Food & Health

UNICEF Launches Emergency Initiative to Secure Mpox Vaccines for Crisis-Hit Nations

 UNICEF has launched an emergency procurement process for mpox vaccines for countries in crisis, working in partnership with Gavi, the Africa CDC, and WHO. This decision is made under other global efforts to fight mpox, especially in countries highly affected by the disease. 

 In the joint press release, the organizations stated that UNICEF recently launched an urgent procurement intended to create supply contracts with the vaccine producers. These agreements enable the procurement of up to 12 million doses in the production band, depending on the production capacity through 2025. Such tender will allow for efficient vaccination once funding, demand, and readiness levels are underway with regulatory approval for vaccines on the tender. 

 This also entails engaging the Pan American Health Organization (PAHO) and Gavi to support sharing existing vaccine stocks from high-income countries. This strategy is created to prevent vaccine waste while delivering vaccines to users promptly, which is not seen in emergency vaccine delivery. 

 Manufacturers who have submitted information to the WHO include Pfizer-BioNTech, AstraZeneca, Sinopharm, Sputnik V, Covaxin, and Johnson and Johnson. The agency is assessing information submitted by manufacturers as of 23 August, and an emergency use listing is expected by mid-September. The organization is considering emergency license applications for Bavarian Nordic and Japan’s KM Biologics vaccines, which are crucial in combating mpox outbreaks. 

 The WHO labeled mpox a public health emergency of international concern in early August after an outbreak involving more than 1000 cases in the Democratic Republic of the Congo, with transmission to neighboring countries. The DRC has remained one of the most affected regions, where more than 18,000 people have been reported to have been infected, and 629 people have died in the first half of this year alone. The doctors in the region face challenges presented by the rise in the number of cases and vaccines expected to arrive in the next few days. 
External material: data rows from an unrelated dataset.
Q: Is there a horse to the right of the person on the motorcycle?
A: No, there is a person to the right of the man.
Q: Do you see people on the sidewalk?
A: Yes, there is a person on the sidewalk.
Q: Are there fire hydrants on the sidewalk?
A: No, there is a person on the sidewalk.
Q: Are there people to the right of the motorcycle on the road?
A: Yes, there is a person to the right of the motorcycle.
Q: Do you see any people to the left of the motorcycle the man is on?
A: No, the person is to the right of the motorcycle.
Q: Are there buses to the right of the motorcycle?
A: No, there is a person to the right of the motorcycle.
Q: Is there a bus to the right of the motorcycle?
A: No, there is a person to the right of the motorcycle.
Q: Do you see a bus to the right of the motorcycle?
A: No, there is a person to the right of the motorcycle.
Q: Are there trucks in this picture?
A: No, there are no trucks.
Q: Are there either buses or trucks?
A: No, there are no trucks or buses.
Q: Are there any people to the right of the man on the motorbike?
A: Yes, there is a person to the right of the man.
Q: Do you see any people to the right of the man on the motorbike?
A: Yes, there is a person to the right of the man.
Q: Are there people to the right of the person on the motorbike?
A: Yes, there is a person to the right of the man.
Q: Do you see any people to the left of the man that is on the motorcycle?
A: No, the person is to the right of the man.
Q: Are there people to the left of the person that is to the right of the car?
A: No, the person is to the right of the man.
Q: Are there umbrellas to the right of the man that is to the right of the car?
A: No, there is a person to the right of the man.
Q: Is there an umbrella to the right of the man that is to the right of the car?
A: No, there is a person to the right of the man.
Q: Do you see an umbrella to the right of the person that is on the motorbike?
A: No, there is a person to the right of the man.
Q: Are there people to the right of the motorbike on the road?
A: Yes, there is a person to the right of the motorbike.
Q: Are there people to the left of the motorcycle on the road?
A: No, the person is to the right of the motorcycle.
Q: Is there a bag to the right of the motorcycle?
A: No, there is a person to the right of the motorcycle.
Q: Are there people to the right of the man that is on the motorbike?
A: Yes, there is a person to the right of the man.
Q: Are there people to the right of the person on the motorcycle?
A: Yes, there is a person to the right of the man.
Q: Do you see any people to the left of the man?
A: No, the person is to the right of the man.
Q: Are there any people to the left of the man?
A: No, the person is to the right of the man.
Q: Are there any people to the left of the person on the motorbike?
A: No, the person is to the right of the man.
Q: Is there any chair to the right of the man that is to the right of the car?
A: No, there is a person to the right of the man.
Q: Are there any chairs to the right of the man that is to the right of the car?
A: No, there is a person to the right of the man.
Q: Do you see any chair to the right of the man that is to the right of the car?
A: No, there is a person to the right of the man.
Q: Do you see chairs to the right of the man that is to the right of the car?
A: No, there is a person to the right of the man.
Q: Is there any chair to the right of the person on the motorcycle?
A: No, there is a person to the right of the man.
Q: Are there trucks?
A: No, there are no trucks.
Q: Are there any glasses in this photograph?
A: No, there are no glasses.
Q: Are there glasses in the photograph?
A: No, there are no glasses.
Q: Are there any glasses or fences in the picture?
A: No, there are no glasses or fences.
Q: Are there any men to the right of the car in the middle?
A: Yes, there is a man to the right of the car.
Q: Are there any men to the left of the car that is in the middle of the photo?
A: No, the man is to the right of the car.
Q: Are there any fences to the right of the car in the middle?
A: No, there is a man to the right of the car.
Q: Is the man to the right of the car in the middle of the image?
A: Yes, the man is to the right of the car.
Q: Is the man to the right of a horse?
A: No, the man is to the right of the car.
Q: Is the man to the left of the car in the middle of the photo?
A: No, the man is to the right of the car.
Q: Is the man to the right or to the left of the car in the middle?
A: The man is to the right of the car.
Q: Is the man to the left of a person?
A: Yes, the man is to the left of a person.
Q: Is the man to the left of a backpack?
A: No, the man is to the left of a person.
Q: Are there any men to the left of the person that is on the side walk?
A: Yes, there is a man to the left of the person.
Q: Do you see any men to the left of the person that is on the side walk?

 The spread of mpox has also gone to other parts of the world and different continents, with the clade Ib type of the virus being found in Sweden and Thailand. These cases, therefore, show that the threat is global and requires a collective international effort to address it. 

 WHO Director-General Tedros Adhanom Ghebreyesus has strongly urged the delivery of vaccines adeptly to the required parts of the world, especially the impoverished areas hardest hit by the virus. Some of the stakeholders, including UNICEF, Gavi, Africa CDC, and WHO, working together are considered to play an important role in addressing the current crisis and reducing the number of people who die. 

 Thus, the success of this initiative in the wake of the global health response to the mpox outbreak will largely depend on vaccine manufacturers to meet the immediate need and the ability of intergovernmental organizations or agencies in the effective delivery of vaccines to areas of the highest need.